40. (COETZEE, J.M.). Staffrider. Braamfontein: Ravan Press, 1978. Advance or trial copy of Volume 1, No. 1 of Staffrider, a South African literary journal dedicated to being a popular outlet for writing by and for South Africans of all races and classes, and not just the elite and educated. The title of the journal is taken from "the slang for people hanging outside or on the roof of overcrowded, racially segregated trains," Prints Coetzee's poem "Hero and Bad Mother in Epic." Possibly Coetzee's only published poem. The text block for the magazine is unopened and uncut, currently longer than the covers to which it is laid in, indicating this is an unfinished, unpublished example. This example, which has a date of March 1978 for Volume 1, No. 1, would seem to correct information currently online that the magazine started publishing in 1977. Some foxing to pictorial covers; in all a very good copy, now housed in a folding chemise and slipcase. A special copy of the first issue of an influential South African journal, dating from the apartheid era and part of the movement that eventually ended with the dismantling of apartheid.

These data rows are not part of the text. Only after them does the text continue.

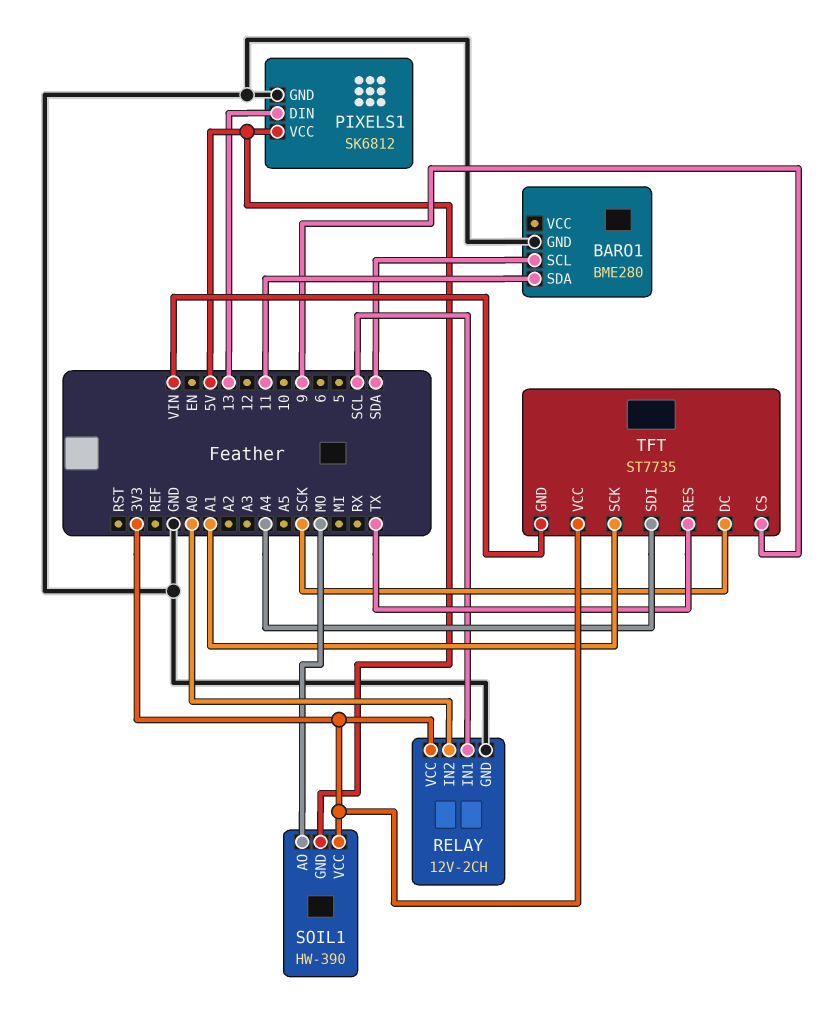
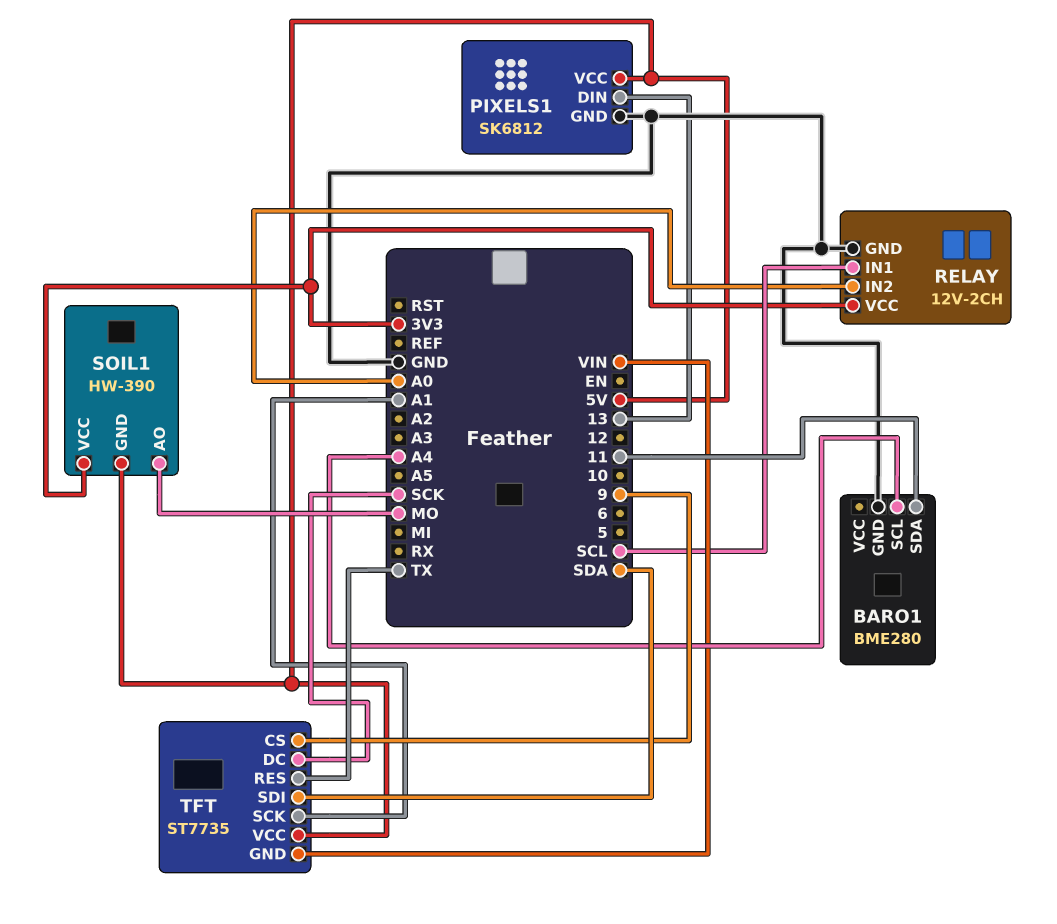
BARO1 pin SCL: SDA -> A4
TFT pin SDI: A4 -> SDA
TFT pin VCC: 3V3 -> 5V

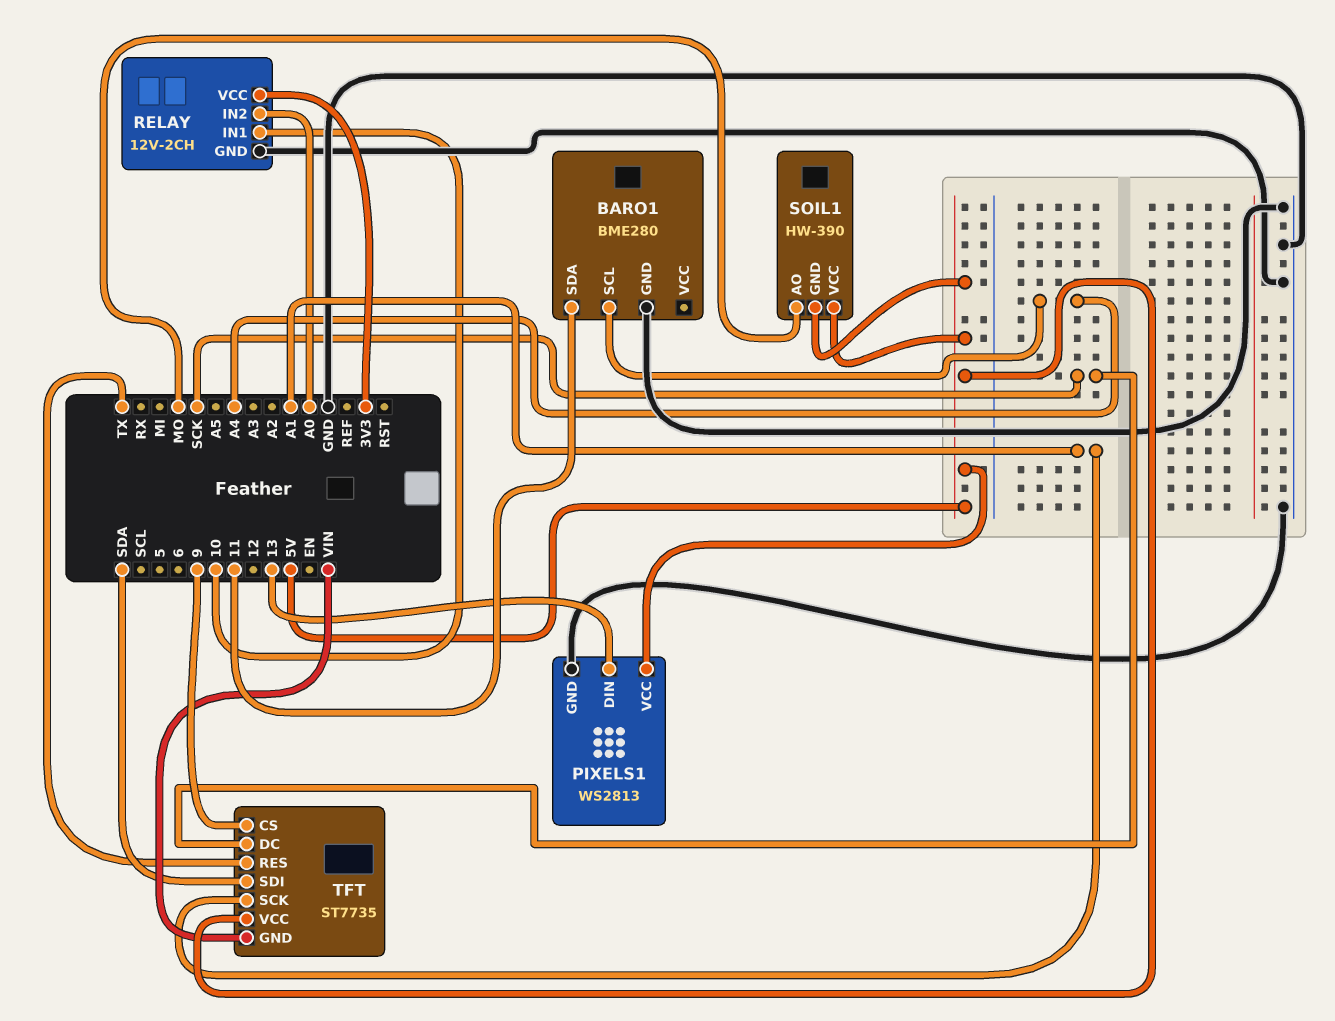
PIXELS1: SK6812 -> WS2813
RELAY pin IN1: SCL -> 10
SOIL1 pin VCC: 3V3 -> 5V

41. CREWS, Judson. The Southern Temper. Waco: Motive, 1946. An influential essay by this poet and critic, who was an early and longtime friend of Henry Miller and various other literary and artistic figures. Inscribed by the author in 1952 to Mary Shore, a painter and friend of Charles Olson. Near fine in stapled wrappers and a very good, dampstained dust jacket with two small holes on the rear panel.
42. CUMMINGS, E.E. Landscape with Red Tree and White Birches. 1947. Oil on canvas by Cummings, who did not title his paintings; the title given here is purely descriptive. 18" x 24". "By E.E. Cummings" written on the wood frame, apparently in another's hand. Cummings signed only a small fraction of his work, deliberately and for philosophical reasons: he believed the work should stand on its own -- and be judged on its own merits or faults -- rather than be judged by who the creator of it was. When he backed away from the New York art scene in the late 1920s and early 1930s, Cummings was backing away from what he considered to be an artistic milieu driven by personality and ego rather than by art. After his early period as an abstract artist, he focused on representational art for the rest of his life, but often -- as in this painting -- he used a palette and a style that owed much to his early influences among modern artists: Cezanne, Matisse, and the Fauvists. One tack missing from the top of the stretched canvas; else fine.